Législation européenne sur les médias : une exception de sécurité nationale dans l’EMFA serait un signal très inquiétant pour la liberté de la presse
L’article sur la protection du secret des sources et contre la surveillance des journalistes est le dernier gros sujet sur la table des négociations du projet de législation européenne sur la liberté des médias (EMFA). Reporters sans frontières (RSF) insiste pour que les négociateurs adoptent le régime le plus protecteur et rejettent l’exception de sécurité nationale proposée par le Conseil de l’Union européenne (UE).
Après plusieurs mois de discussion, un sujet capital reste à régler dans la dernière ligne droite des négociations sur la législation européenne sur la liberté des médias (EMFA) entre le Parlement européen et le Conseil de l’Union européenne (UE) : l’article 4 du texte relatif à la protection du secret des sources et contre la surveillance des journalistes. L’objectif est d’arriver à un accord d’ici au 15 décembre.

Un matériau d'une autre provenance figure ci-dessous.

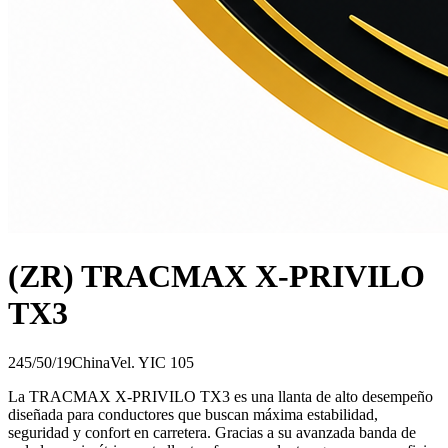
(ZR) TRACMAX X-PRIVILO
TX3
245/50/19
China
Vel.
Y
IC
105
La TRACMAX X-PRIVILO TX3 es una llanta de alto desempeño
diseñada para conductores que buscan máxima estabilidad,
seguridad y confort en carretera. Gracias a su avanzada banda de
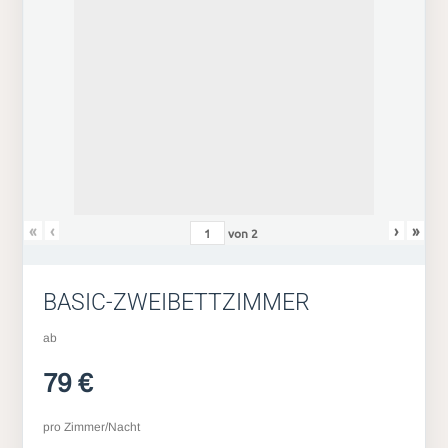
«
‹
›
»
von
2
BASIC-ZWEIBETTZIMMER
ab
79 €
pro Zimmer/Nacht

Là où le Parlement a proposé un régime protecteur ambitieux, le Conseil propose un dispositif moins abouti, qui comporte surtout un alinéa prévoyant que les garanties prévues par le projet sont “sans préjudice de la responsabilité des États membres de sauvegarder la sécurité nationale” (article 4-4).
Le maintien ou non de cet alinéa sur la sécurité nationale est au cœur du débat. À première vue, il peut apparaître comme un simple rappel de ce que prévoient déjà les traités. Toutefois, l’insistance de certains États membres pour maintenir cette disposition fait craindre qu’elle ne vise ou serve à annihiler l’ensemble des garanties posées par le texte, dès lors qu’un État membre considérerait que sa sécurité nationale est en jeu. Elle fait, pour cette raison, l’objet d’une vive opposition de la part du Parlement et de nombreuses organisations de la société civile – RSF notamment l’avait dénoncée comme étant “un blanc-seing à la surveillance débridée, une courte échelle à la barbouzerie, une porte ouverte aux abus”.

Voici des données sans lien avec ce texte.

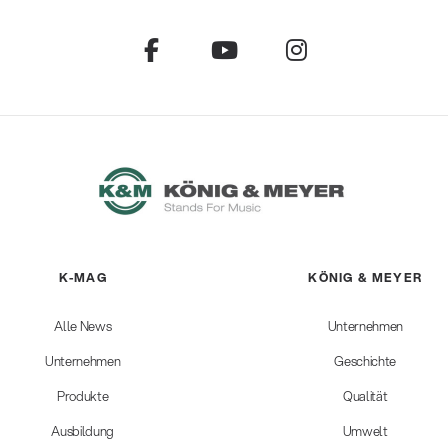
K-MAG
KÖNIG & MEYER
Alle News
Unternehmen
Unternehmen
Geschichte
Produkte
Qualität
Ausbildung
Umwelt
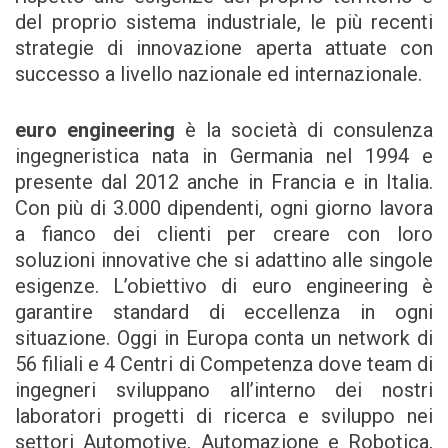
del proprio sistema industriale, le più recenti
strategie di innovazione aperta attuate con
successo a livello nazionale ed internazionale.
euro engineering
è la società di consulenza
ingegneristica nata in Germania nel 1994 e
presente dal 2012 anche in Francia e in Italia.
Con più di 3.000 dipendenti, ogni giorno lavora
a fianco dei clienti per creare con loro
soluzioni innovative che si adattino alle singole
esigenze. L’obiettivo di euro engineering è
garantire standard di eccellenza in ogni
situazione. Oggi in Europa conta un network di
56 filiali e 4 Centri di Competenza dove team di
ingegneri sviluppano all’interno dei nostri
laboratori progetti di ricerca e sviluppo nei
settori Automotive, Automazione e Robotica,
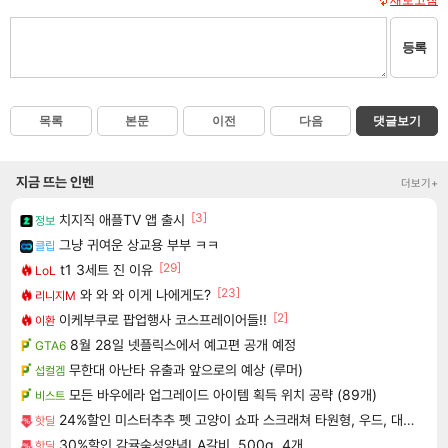
등록
목록
본문
이전
다음
댓글보기
지금 뜨는 인벤
더보기+
[3]
치지직 애플TV 앱 출시
정보
그냥 귀여운 상교용 부부 ㅋㅋ
클립
[29]
t1 3세트 진 이유
LoL
[23]
와 와 와 이게 나에게도?
리니지M
[2]
이케부쿠로 팝업행사 코스프레이어들!!
이환
8월 28일 넷플릭스에서 예고편 공개 예정
GTA6
무한대 아난타 유출과 앞으로의 예상 (루머)
섭컬겜
모든 바우에라 업그레이드 아이템 획득 위치 공략 (89개)
비스트
24%할인 미스터추추 펫 고양이 쇼파 스크래쳐 타원형, 우드, 대형, 1개
핫딜
30%할인 감귤숙성양념LA갈비, 500g, 4개
핫딜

“Le premier texte législatif de l’UE sur la liberté des médias doit instaurer la protection la plus forte des journalistes contre la surveillance et les atteintes au secret de leurs sources. L’exception de sécurité nationale n’a rien à faire dans ce règlement, nous insistons pour que le Conseil de l’UE suive les préconisations du Parlement et renonce à une disposition particulièrement malvenue.
Le Conseil de l’UE gagnerait à accepter un compromis sur l’article 4, préservant les garanties proposées par le Parlement. La consécration de ces garanties en l'absence de la clause de rappel de compétence de l’article 4-4 n’altèrerait pas la capacité des États membres à protéger leur sécurité nationale. En effet, celle-ci relève déjà d’une compétence exclusivement nationale au terme de l’article 4-2 du Traité sur l’Union européenne. Le régime proposé par le Parlement, s’il peut faire l’objet de certaines adaptations, est cependant le mieux à même de répondre à l’ambition affichée par le texte de protéger la liberté des médias.